» Given entries

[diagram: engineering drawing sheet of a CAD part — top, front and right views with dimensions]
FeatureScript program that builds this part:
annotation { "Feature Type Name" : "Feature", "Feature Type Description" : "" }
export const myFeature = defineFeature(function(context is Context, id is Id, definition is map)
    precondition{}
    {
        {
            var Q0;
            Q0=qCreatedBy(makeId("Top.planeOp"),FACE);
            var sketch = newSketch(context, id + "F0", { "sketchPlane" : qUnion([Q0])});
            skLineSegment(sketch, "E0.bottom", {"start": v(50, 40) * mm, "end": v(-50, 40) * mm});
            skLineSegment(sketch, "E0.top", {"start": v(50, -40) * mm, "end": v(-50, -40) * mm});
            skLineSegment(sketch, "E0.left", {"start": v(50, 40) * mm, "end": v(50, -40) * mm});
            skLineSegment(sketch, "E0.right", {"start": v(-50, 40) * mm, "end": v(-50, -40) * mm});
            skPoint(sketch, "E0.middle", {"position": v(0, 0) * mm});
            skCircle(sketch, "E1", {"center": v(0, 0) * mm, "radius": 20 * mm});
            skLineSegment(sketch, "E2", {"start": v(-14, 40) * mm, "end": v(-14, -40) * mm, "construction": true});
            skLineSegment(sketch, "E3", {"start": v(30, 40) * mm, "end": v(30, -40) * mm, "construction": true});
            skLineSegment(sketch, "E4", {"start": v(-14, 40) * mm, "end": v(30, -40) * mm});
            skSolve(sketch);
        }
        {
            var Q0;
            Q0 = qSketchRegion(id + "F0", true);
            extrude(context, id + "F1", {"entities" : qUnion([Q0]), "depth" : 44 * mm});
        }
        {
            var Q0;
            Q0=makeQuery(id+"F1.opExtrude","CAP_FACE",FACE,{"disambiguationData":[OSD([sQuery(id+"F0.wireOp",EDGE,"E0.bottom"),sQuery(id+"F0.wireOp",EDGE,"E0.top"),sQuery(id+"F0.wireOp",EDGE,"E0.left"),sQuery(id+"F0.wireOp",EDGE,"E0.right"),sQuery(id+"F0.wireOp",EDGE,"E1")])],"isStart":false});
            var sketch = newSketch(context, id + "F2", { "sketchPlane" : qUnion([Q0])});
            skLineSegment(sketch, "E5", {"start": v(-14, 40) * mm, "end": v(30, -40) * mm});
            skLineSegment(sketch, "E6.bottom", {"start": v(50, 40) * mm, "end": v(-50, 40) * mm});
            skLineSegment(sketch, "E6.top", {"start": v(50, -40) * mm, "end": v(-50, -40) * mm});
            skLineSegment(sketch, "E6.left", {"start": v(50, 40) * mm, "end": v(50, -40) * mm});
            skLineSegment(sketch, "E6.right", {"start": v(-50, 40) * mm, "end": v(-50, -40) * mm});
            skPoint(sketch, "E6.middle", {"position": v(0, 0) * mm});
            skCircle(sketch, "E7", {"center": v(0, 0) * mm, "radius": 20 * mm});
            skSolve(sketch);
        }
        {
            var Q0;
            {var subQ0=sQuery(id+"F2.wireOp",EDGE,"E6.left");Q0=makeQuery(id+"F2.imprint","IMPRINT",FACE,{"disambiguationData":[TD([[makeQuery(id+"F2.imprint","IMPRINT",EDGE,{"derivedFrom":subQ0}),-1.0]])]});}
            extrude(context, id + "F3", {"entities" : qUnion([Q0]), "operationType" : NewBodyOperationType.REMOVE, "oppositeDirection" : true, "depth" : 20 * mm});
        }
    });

---

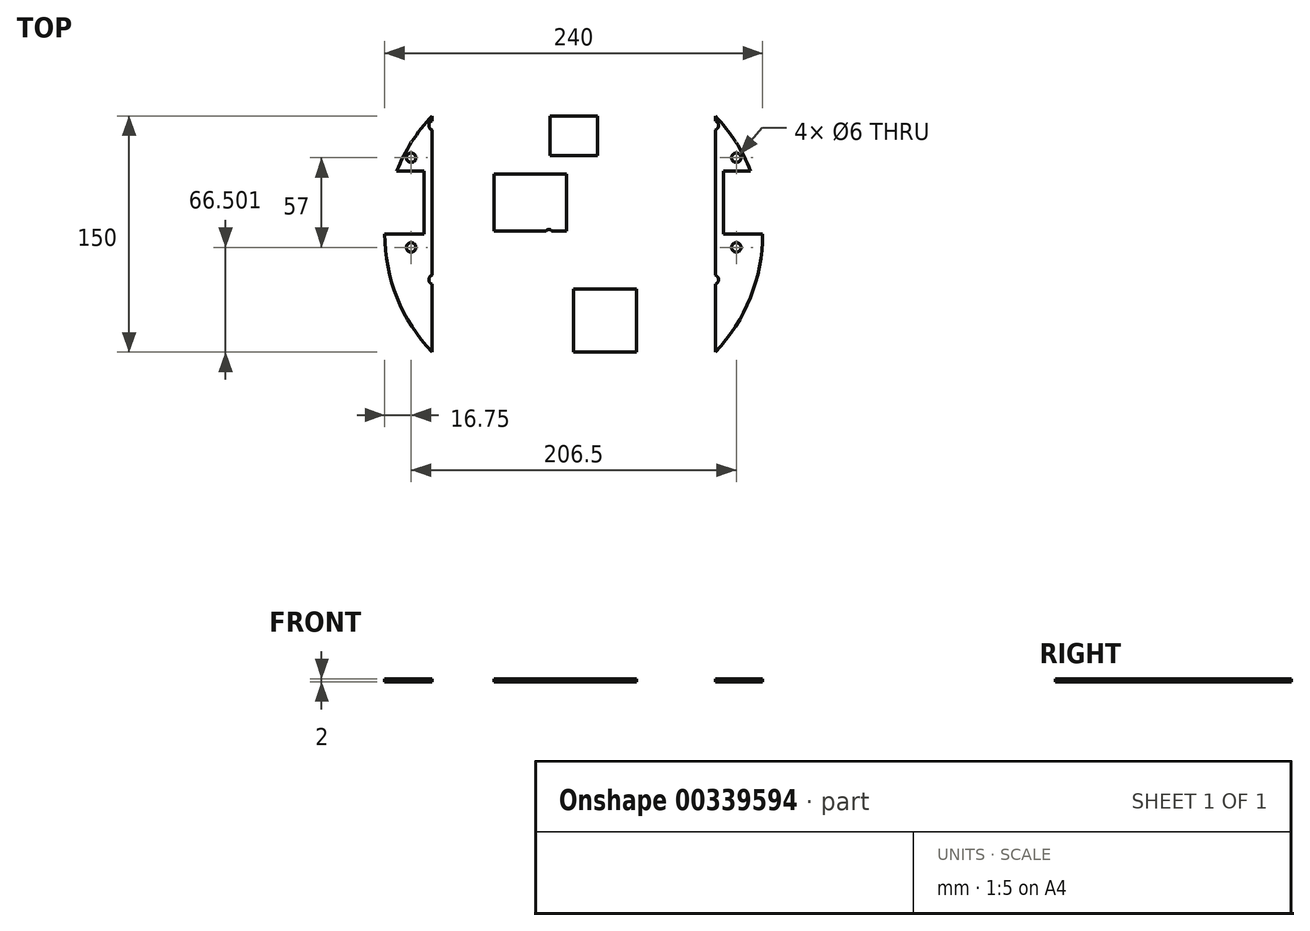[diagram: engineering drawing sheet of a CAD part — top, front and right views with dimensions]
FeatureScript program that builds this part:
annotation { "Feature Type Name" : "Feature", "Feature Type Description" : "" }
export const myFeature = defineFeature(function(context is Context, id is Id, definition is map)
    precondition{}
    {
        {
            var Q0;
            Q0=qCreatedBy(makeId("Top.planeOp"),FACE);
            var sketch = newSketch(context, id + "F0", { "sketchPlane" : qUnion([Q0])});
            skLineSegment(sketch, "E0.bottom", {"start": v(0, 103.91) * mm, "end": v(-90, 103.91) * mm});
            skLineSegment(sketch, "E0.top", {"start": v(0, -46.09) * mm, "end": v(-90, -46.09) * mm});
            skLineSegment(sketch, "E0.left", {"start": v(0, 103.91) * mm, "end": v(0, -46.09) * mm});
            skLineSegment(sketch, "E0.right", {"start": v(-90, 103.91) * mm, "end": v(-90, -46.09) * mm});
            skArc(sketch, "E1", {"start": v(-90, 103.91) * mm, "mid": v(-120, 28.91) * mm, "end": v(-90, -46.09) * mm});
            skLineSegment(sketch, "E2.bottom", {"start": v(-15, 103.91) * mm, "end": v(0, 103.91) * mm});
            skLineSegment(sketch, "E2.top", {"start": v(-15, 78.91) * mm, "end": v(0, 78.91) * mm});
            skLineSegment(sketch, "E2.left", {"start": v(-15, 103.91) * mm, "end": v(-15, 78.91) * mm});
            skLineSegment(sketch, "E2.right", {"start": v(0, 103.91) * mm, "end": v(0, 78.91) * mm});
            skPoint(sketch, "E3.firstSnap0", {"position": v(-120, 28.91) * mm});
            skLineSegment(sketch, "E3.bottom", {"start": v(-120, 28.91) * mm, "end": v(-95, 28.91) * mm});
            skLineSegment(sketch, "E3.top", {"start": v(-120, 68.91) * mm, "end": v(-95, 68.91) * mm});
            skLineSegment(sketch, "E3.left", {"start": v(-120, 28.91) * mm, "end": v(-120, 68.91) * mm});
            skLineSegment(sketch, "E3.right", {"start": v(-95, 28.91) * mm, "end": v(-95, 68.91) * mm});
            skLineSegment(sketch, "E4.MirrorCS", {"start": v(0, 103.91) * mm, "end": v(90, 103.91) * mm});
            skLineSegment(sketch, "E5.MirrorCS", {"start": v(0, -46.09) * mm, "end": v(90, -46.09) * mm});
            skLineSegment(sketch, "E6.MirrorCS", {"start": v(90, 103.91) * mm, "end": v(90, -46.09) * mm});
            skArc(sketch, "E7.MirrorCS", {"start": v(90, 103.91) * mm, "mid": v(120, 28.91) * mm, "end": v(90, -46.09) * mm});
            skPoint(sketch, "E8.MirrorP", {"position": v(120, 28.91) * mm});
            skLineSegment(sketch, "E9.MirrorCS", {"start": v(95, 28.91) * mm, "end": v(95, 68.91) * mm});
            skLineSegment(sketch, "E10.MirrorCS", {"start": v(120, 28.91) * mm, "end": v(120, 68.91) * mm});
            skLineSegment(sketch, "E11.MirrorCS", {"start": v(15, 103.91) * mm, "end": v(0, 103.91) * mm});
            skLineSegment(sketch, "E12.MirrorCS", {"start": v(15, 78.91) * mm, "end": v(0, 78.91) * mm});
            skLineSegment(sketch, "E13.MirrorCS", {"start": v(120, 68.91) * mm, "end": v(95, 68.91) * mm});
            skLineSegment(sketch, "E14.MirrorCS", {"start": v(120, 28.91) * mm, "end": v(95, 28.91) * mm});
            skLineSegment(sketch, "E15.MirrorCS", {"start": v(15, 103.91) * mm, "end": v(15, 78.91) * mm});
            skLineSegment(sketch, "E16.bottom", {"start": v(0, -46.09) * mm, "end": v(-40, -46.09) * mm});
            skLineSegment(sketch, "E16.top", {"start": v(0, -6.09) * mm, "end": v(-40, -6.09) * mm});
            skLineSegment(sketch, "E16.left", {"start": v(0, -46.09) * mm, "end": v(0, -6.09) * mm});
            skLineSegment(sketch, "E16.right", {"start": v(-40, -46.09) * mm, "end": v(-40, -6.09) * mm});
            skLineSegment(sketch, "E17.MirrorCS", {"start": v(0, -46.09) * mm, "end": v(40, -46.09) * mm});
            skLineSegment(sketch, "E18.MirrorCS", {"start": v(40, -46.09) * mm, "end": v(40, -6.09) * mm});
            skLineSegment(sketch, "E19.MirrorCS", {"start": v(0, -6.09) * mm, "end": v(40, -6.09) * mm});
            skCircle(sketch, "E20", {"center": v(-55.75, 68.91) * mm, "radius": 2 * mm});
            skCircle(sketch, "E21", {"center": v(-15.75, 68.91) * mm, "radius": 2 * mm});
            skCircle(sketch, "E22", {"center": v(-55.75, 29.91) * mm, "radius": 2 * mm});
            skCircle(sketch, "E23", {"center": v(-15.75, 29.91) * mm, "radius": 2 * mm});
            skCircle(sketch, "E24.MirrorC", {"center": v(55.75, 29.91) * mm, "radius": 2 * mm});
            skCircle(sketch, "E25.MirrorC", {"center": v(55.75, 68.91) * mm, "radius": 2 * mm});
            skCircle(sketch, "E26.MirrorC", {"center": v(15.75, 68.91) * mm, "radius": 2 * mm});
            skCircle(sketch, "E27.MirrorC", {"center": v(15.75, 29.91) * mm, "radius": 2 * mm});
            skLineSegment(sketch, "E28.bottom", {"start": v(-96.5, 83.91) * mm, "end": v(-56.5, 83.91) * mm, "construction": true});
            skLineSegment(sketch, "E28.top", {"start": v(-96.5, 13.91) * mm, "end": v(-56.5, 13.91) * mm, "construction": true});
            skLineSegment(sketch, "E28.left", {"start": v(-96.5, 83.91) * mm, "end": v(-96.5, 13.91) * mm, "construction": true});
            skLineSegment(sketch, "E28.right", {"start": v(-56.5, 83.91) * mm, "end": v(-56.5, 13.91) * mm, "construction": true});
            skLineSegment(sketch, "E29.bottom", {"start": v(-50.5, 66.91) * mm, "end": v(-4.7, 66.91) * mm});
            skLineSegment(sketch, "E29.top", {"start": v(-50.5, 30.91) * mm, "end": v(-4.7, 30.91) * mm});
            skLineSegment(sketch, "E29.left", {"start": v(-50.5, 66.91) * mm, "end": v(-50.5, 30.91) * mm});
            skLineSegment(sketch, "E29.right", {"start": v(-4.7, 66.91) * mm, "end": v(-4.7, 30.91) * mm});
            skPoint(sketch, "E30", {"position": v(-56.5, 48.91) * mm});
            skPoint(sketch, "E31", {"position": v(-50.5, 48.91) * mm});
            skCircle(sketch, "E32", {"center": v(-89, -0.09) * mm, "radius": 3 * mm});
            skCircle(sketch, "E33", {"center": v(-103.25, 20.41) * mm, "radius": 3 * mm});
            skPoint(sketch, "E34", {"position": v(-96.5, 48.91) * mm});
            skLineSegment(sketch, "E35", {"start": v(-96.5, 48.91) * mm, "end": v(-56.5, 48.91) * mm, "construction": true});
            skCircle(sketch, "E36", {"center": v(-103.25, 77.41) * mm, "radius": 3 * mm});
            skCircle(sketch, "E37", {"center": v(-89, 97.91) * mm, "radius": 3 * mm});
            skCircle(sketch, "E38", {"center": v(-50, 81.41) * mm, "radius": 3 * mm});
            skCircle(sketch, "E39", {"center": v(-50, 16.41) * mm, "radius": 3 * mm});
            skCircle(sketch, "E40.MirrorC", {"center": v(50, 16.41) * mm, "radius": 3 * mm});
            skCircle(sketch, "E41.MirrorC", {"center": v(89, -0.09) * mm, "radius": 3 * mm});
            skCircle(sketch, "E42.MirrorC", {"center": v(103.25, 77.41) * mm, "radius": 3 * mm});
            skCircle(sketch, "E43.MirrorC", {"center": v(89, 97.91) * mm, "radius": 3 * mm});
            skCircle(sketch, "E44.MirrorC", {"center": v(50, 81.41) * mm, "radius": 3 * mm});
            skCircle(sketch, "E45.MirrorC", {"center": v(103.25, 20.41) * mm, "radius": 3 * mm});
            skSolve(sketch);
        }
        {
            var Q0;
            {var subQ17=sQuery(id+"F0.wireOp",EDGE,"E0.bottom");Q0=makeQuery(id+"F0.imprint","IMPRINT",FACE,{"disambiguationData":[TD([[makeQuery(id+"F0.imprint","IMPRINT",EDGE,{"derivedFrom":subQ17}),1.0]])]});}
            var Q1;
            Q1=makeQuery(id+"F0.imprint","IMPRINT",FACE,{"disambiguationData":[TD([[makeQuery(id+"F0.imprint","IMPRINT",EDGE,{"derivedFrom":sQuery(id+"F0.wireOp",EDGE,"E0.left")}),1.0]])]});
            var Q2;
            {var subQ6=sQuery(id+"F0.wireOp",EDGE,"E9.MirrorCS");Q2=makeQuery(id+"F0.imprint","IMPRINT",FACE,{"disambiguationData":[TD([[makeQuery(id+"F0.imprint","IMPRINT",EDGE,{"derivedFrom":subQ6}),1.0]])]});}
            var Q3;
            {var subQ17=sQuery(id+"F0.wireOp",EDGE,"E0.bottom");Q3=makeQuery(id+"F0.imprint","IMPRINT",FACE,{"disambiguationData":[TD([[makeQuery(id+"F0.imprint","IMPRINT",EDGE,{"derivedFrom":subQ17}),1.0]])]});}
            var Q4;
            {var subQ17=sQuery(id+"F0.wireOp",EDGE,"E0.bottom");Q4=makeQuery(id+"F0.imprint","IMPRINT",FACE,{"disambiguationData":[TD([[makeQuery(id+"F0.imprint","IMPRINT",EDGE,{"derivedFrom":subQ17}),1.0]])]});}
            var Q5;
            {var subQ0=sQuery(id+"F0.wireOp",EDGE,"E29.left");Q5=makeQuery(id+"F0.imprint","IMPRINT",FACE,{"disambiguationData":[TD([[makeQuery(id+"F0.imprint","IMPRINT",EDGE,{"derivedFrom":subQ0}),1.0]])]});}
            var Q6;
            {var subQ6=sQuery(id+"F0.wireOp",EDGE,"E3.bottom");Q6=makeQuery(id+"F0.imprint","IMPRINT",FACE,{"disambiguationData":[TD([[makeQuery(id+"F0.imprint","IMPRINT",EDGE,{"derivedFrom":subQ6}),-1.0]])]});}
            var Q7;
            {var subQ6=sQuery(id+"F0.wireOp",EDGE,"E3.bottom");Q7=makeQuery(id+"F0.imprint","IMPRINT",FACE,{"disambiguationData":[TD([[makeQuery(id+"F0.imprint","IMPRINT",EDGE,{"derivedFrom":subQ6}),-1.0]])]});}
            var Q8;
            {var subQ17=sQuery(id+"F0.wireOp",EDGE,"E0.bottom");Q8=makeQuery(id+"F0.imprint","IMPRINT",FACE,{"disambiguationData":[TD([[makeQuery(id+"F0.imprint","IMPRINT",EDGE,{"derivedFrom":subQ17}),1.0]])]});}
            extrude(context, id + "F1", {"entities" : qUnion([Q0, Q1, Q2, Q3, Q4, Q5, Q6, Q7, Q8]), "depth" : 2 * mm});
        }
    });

» What to work on
Which lines in the records contain the string "position"? Gather every one of them and list them in the order they appear.

» Expected answer
            skPoint(sketch, "E0.middle", {"position": v(0, 0) * mm});
            skPoint(sketch, "E6.middle", {"position": v(0, 0) * mm});
            skPoint(sketch, "E3.firstSnap0", {"position": v(-120, 28.91) * mm});
            skPoint(sketch, "E8.MirrorP", {"position": v(120, 28.91) * mm});
            skPoint(sketch, "E30", {"position": v(-56.5, 48.91) * mm});
            skPoint(sketch, "E31", {"position": v(-50.5, 48.91) * mm});
            skPoint(sketch, "E34", {"position": v(-96.5, 48.91) * mm});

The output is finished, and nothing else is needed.